Daniel Foster could hardly believe his eyes.
After taking a handoff from quarterback Hunter Stocker, he looked up and saw a clear path to the end zone.
“I just took off,” Foster said. “It was beautiful.”
It turned out to be a beautiful ending to a tremendous comeback.
Foster’s 15-yard touchdown run with 28 seconds left gave Madison Central a 15-13 victory over Clark County (3-6, 1-2 district) and secured the school’s first district championship in six years. The Indians (5-4, 3-0 district) trailed 13-0 with 8:06 left, but scored on each of their final two possessions to wrap up a third straight victory.
“We kept fighting and we just kept hitting them and hitting them and hitting them,” Central junior linebacker Tucker Fair said. “We knew if gave our offense a chance they would come through for us and that’s exactly what they did.”
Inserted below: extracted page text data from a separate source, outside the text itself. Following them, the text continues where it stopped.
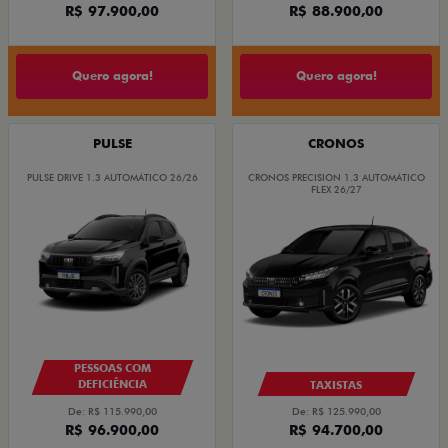
R$ 97.900,00
R$ 88.900,00
Quero agora!
Quero agora!
PULSE
CRONOS
PULSE DRIVE 1.3 AUTOMÁTICO 26/26
CRONOS PRECISION 1.3 AUTOMÁTICO
FLEX 26/27
PESSOAS COM
DEFICIÊNCIA
TAXISTAS
De: R$ 115.990,00
De: R$ 125.990,00
R$ 96.900,00
R$ 94.700,00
Trailing 13-8 with 2:31 left, the Indians got one last chance and took advantage.
Central put together an 11-play, 85-yard drive that featured two third-down conversions and two remarkable runs by Jamez Chenault, including a 19-yard gain in which he fought off several would-be tacklers.
“He would not go down,” Central coach Bert Browne said of Chenault.
A 7-yard reception by tight end Hunter Allen and then a 9-yard run by Foster gave the Indians a first down on the Clark County 15-yard line.
After a timeout, Foster delivered the game winner.
“Foster hits that hole as fast as anybody, just as fast as Dominique (Hawkins),” Browne said. “He blows through there and I knew he could score. He’s one of the fastest kids on the team.”
The Central defense had to rise to the occasion one last time.
The Cardinals picked up a first down and had the ball on the Central 45-yard line with seven seconds left. Taylor Nunley ended any chance of a Clark County comeback by sacking quarterback Christian Cooke as time expired.
“We played balls to the wall on defense,” Browne said.
Central’s defense had just one major lapse and that allowed Clark County to take a 13-0 lead. Early in the fourth, Conner Shoebrooks got behind the defense and caught a 36-yard touchdown pass from running back/quarterback Pokey Harris.
The Indians answered right back.
Stocker capped a five-play, 60-yard drive with a 28-yard TD pass to Allen. Stocker then also hit Allen on the two-point conversion to cut the lead to 13-8.
“I never doubted that we were going to win, even when it was 13-0,” Browne said.
Central’s defense limited Clark County to 290 yards of offense, only 109 of which came in the second half. The Indians also limited Pokey Harris to for just 139 rushing yards and only 16 yards in the second half.
“All that hard work has paid off,” Fair said.
On the opening drive of the game, the Cardinals went 83 yards on 14 plays and took the lead on a 25-yard field goal by Tyler Creteau. Clark County converted three straight third-down attempts and got a 41-yard reception by Darian Skinner during a possession that drained more than nine minutes off the clock.
In the second quarter, Clark County put together another long drive, this time a 15-play, 75-yard march, that resulted in another 25-yard field goal by Creteau that pushed the lead to 6-0 with 3:55 left in the half.
Clark County dominated possession in the opening half. The Cardinals ran 30 of the first 35 offensive plays and had the ball for 17:50 of the first 20:05 of the game.
At halftime, Clark County had an overwhelming advantage in time of possession (18:08 to 5:52) and total yards (181-71).
The Indians had committed only one turnover against district competition, but had two in the first half against Clark County. Stocker was intercepted on Central’s second drive and the junior was picked off again on his team’s final possession of the half.
Central had not allowed a point in the first half to a district opponent this year, but trailed 6-0 against Clark County.
The win snapped a two-game losing streak to Clark County.
Central will have a No. 1 seed when the Class 6A playoffs open in two weeks. The Indians will likely take on Boone County at home in the postseason opener.
“We are not done yet,” Foster said. “We’ve got big plans.”